Texto da página -

┌────────

Para tentar entender o que explica o resultado da pesquisa é preciso antes compreender que a enxaqueca é muito mais do que uma dor de cabeça. Para começar, se trata de uma doença genética, ou seja, é preciso ter uma predisposição nos genes para desenvolvê-la. O que se sabe é que o cérebro das pessoas que apresentam essa propensão à enxaqueca processa as informações de uma forma exagerada. As sinapses, que são os locais de transmissão de impulsos nervosos, têm uma atividade mais intensa, deixando o cérebro tão excitado, que ele acaba superprocessando os estímulos que recebe. Um pouco de luz é processado como se fosse muita luz. Um barulho suave se transforma em um barulho mais intenso. E até a própria dor pode ser interpretada como se fosse mais aguda do que realmente é.
É por isso que a enxaqueca não se limita à dor de cabeça, mas inclui uma série de outros sintomas neurológicos como tontura, auras visuais (que incluem desde enxergar pontos luminosos até perda parcial da visão) e enjoo. Além disso, esse superprocessamento cerebral pode gerar comprometimentos cognitivos, influenciando desde o armazenamento de memórias até o aprendizado e também a atenção, que foi precisamente o ponto investigado na pesquisa.
Para a neuropediatra, o grande problema no diagnóstico da doença é que muita gente ainda pensa que dor de cabeça é coisa de adulto, o que não é verdade. “A queixa da criança é muito desvalorizada. Muitas chegam ao consultório com uma enxaqueca crônica, apresentando crises diárias, porque os pais não acreditam que elas sentem dor”, explica. Estima-se que a taxa de prevalência da enxaqueca em crianças seja de 10% e nos adolescentes, de 15%. A partir dessa idade, as meninas são as maiores vítimas já que os ciclos hormonais, associados à menstruação, podem desencadear as crises.

└────────

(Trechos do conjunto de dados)
┌────────

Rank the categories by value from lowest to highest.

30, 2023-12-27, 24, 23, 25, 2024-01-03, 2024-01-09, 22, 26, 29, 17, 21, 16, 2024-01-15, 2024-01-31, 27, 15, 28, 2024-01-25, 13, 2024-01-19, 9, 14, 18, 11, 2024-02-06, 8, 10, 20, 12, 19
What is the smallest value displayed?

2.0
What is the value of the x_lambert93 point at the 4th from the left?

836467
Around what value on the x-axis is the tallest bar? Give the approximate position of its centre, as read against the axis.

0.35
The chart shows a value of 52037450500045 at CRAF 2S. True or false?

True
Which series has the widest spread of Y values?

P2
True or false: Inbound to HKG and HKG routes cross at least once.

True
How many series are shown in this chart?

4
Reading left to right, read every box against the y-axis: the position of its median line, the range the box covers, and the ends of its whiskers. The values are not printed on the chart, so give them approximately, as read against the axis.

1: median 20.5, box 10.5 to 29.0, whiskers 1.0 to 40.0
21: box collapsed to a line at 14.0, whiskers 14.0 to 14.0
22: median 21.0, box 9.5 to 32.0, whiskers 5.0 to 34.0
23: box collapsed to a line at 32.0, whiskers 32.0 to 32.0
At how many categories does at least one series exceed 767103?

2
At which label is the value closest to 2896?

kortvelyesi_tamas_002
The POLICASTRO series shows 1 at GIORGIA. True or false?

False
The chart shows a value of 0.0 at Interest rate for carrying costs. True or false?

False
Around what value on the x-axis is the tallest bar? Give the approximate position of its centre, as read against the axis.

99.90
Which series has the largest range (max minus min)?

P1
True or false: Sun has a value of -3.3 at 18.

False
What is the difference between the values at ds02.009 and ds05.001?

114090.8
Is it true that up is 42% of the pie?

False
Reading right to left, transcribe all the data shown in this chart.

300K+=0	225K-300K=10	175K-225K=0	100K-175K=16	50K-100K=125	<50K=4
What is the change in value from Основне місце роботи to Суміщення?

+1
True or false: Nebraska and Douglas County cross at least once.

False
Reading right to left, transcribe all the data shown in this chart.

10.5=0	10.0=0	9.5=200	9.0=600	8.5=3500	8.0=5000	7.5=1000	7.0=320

└────────

O que fazer -
Reproduza fielmente o trecho do texto sobre a enxaqueca que começa em "É por isso que" e segue até "investigado na pesquisa.".

Resposta do exercício -
É por isso que a enxaqueca não se limita à dor de cabeça, mas inclui uma série de outros sintomas neurológicos como tontura, auras visuais (que incluem desde enxergar pontos luminosos até perda parcial da visão) e enjoo. Além disso, esse superprocessamento cerebral pode gerar comprometimentos cognitivos, influenciando desde o armazenamento de memórias até o aprendizado e também a atenção, que foi precisamente o ponto investigado na pesquisa.